You see, by cleverly cherry-picking his figures, loading the scales with absurd imaginary costs while simultaneously ignoring very tangible financial benefits, he managed to 'prove' that each cigarette smoked cost the country 6.5p.
The fact that he is a rancid, obsessive anti-smoker on personal terms with the board of ASH had, of course, nothing to do with his torturing of data.

Henry Featherstone (left) at the ASH AGM top table
He posted his strange - and seriously pathetic - rubbish on Conservative Home, where it was promptly rubbished. The same treatment followed from the IEA, the Telegraph, and Alex Massie at the Speccie.
I comprehensively explained at the time precisely why his calculations were little better than those of a nose-picking 10 year old, and suspiciously like an advert for Champix/Varenicline and Pfizer who manufacture it. Do go read it for a refresher (but then I would say that, wouldn't I?).
Most of the MSM and, significantly, the BBC avoided his report like the plague for fear of their reputation being tarnished by its inherent laughable naivety and bias.
However, the supposedly esteemed Faculty of Public Health are apparently quite happy to regurgitate such wishful bullshit in their latest members' magazine [PDF page 20].
The figures haven't changed, he still ignores savings on pensions, still reiterates sunk costs such as street cleaning, still hasn't tidied up the massive over-exaggeration of loss to GDP (apparently, Henry believes that smokers earn, on average, £725,000 per annum), is still unaware of the existence of the insurance industry, and still attaches no value on the enjoyment that renders smokers happy to pay a premium on their supplies, a general 'given' amongst free marketeers, surely.
No-one in their right mind would give an airing to this incontrovertibly nonsensical trash, yet the self-described "standard setting body for specialists in public health" proudly nail their colours to Henry's standards-vaccuumed, addle-brained mast.
Moon-howlers all, quite obviously.
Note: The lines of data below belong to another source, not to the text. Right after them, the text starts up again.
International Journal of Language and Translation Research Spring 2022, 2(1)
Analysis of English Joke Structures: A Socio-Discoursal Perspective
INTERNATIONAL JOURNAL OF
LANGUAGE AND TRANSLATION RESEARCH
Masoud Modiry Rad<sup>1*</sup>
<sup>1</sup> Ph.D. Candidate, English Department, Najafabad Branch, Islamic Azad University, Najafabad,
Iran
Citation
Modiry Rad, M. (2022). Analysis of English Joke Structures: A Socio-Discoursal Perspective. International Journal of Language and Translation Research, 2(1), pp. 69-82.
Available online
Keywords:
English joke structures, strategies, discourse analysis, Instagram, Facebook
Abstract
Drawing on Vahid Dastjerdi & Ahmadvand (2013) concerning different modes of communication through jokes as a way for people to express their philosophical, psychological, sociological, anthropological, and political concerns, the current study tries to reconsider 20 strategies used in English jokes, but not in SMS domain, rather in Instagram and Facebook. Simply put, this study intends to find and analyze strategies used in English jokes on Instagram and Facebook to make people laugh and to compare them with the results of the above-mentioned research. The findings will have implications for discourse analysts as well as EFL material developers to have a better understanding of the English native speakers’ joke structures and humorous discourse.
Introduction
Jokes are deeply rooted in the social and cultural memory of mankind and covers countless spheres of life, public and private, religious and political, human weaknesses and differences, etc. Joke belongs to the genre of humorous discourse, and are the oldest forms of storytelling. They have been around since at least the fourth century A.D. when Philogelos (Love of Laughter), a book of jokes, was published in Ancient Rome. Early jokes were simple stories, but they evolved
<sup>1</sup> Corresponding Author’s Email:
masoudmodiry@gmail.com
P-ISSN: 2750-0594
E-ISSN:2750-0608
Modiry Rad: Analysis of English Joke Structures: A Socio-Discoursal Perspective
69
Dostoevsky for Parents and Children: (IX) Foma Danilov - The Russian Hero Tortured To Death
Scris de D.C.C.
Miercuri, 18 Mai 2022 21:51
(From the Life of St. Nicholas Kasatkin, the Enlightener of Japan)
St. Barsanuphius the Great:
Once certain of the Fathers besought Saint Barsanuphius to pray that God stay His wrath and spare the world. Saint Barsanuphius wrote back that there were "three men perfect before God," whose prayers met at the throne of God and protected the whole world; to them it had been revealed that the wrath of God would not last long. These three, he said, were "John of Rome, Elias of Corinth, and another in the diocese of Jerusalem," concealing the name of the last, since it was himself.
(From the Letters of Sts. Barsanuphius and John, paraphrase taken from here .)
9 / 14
And certainly not worth being taken seriously, eh?
Well, not really, no. 'Cos, you see, Henry's wibbling lunacy isn't any reason for him not to be installed as a Chair of two Tory Conference fringe meetings tomorrow [PDF].
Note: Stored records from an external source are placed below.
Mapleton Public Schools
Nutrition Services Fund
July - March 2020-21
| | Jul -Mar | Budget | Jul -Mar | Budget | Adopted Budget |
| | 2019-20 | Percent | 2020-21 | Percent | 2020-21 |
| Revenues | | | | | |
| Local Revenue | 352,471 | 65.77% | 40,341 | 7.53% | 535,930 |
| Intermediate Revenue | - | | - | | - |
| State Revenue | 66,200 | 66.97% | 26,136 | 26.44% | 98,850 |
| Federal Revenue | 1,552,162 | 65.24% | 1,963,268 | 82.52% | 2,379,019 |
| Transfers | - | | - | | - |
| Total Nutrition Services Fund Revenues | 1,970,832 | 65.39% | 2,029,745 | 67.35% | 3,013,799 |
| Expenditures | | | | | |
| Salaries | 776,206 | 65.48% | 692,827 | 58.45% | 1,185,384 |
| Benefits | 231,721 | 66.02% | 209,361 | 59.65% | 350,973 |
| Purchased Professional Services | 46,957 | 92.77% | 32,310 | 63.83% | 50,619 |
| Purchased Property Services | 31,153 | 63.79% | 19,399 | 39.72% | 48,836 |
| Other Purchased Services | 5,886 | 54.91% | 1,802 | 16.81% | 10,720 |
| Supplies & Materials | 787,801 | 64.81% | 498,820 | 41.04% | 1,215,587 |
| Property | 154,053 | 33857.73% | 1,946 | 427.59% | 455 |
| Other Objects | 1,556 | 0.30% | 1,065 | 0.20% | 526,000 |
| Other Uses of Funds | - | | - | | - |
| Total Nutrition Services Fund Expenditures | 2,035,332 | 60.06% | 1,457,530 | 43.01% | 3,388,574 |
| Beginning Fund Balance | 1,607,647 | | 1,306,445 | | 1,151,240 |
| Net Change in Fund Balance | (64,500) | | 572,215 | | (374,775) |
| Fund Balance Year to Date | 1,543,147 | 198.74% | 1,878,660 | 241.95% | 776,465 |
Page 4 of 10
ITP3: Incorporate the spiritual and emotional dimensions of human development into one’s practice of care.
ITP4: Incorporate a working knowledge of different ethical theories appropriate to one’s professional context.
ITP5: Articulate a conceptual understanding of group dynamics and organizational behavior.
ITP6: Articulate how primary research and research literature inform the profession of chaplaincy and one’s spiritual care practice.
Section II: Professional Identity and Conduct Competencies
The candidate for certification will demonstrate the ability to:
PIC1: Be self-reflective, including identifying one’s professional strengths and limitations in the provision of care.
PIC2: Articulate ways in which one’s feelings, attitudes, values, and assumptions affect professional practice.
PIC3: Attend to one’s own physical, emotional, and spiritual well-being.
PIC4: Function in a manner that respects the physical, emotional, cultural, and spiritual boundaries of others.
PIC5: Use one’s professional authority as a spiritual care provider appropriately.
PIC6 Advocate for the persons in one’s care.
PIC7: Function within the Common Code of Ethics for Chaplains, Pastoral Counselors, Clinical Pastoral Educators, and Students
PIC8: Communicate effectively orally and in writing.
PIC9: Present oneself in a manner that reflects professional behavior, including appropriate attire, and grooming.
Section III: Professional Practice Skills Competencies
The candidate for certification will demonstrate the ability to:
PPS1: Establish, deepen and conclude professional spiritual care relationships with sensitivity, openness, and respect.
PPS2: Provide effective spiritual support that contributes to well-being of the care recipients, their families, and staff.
What Information Do Patients Want?While the Tories attempt to position themselves as cheerleaders for change and liberty, this odious, innumerate, tobacco control sock-puppet is welcomed to the fringe - and possibly conference itself - at the right hand of Andrew Lansley. Yet we're supposed to believe that the Tories are so very different to the last bunch of evidence-bastardising control freaks.
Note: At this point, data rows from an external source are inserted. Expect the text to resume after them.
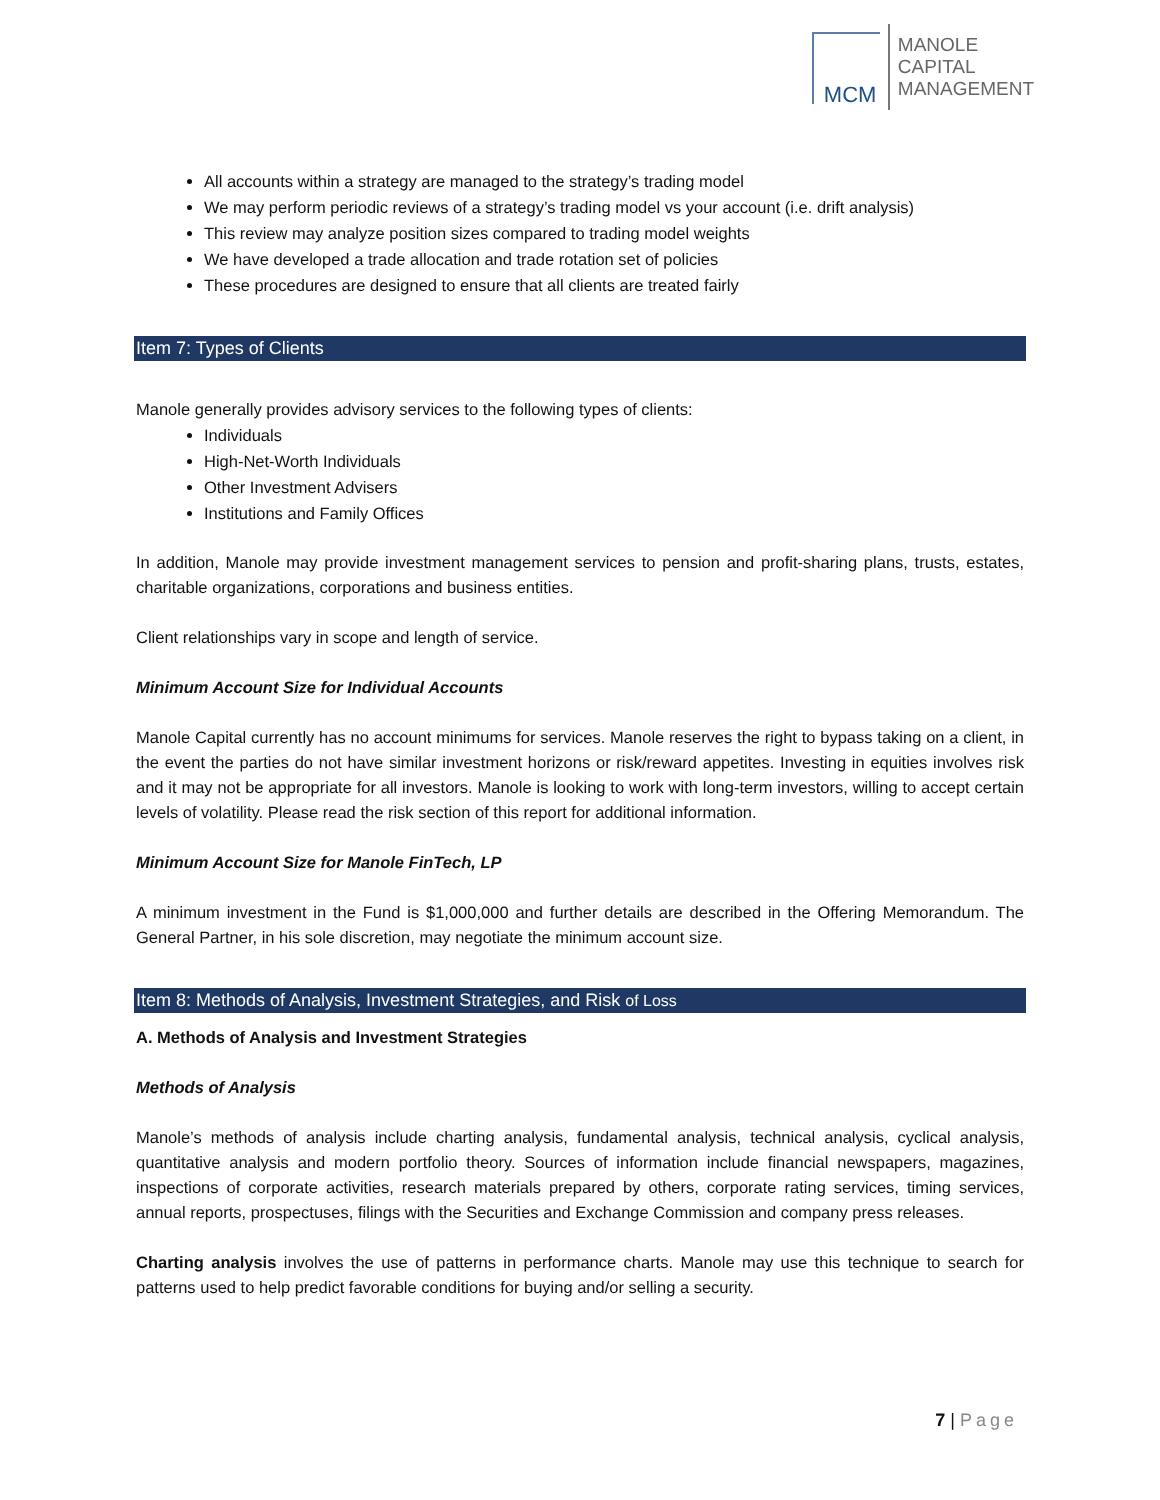MCM
MANOLE
CAPITAL
MANAGEMENT
All accounts within a strategy are managed to the strategy’s trading model
We may perform periodic reviews of a strategy’s trading model vs your account (i.e. drift analysis)
This review may analyze position sizes compared to trading model weights
We have developed a trade allocation and trade rotation set of policies
These procedures are designed to ensure that all clients are treated fairly
Item 7: Types of Clients
Manole generally provides advisory services to the following types of clients:
Individuals
High-Net-Worth Individuals
Other Investment Advisers
Institutions and Family Offices
In addition, Manole may provide investment management services to pension and profit-sharing plans, trusts, estates, charitable organizations, corporations and business entities.
Client relationships vary in scope and length of service.
Minimum Account Size for Individual Accounts
Manole Capital currently has no account minimums for services. Manole reserves the right to bypass taking on a client, in the event the parties do not have similar investment horizons or risk/reward appetites. Investing in equities involves risk and it may not be appropriate for all investors. Manole is looking to work with long-term investors, willing to accept certain levels of volatility. Please read the risk section of this report for additional information.
Minimum Account Size for Manole FinTech, LP
A minimum investment in the Fund is $1,000,000 and further details are described in the Offering Memorandum. The General Partner, in his sole discretion, may negotiate the minimum account size.
Item 8: Methods of Analysis, Investment Strategies, and Risk of Loss
A. Methods of Analysis and Investment Strategies
Methods of Analysis
Manole’s methods of analysis include charting analysis, fundamental analysis, technical analysis, cyclical analysis, quantitative analysis and modern portfolio theory. Sources of information include financial newspapers, magazines, inspections of corporate activities, research materials prepared by others, corporate rating services, timing services, annual reports, prospectuses, filings with the Securities and Exchange Commission and company press releases.
Charting analysis involves the use of patterns in performance charts. Manole may use this technique to search for patterns used to help predict favorable conditions for buying and/or selling a security.
7 | Page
10.00, Tuesday 5th October
Room 101, The Jury's Inn Hotel, 245 Broad Street, Birmingham, B1 2HQ
Speakers:
· (CHAIR) Henry Featherstone, Head of the Health Unit, Policy Exchange
· Rt. Hon. Andrew Lansley CBE MP, Secretary of State for Health (Invited)
· Tim Kelsey, Senior Expert, McKinsey and Company
· Kieran Mullan, Director of Policy and Public Affairs, The Patients Association
Olympic Health Legacy: Fitter Or Fatter?
14.30, Tuesday 5th October
Room 101, The Jury's Inn Hotel, 245 Broad Street, Birmingham, B1 2HQ
Speakers:
· (CHAIR) Henry Featherstone, Head of the Health Unit, Policy Exchange
· Rt. Hon. Jeremy Hunt MP, Secretary of State for Culture, Olympics, Media and Sport (Invited)
· Professor Lindsey Davies, President, The Faculty of Public Health
· Christine Hancock, Director, C3 Collaborating for Health
Hmmm. I dunno about you, but Henry's prominent presence really doesn't inspire much confidence, does it?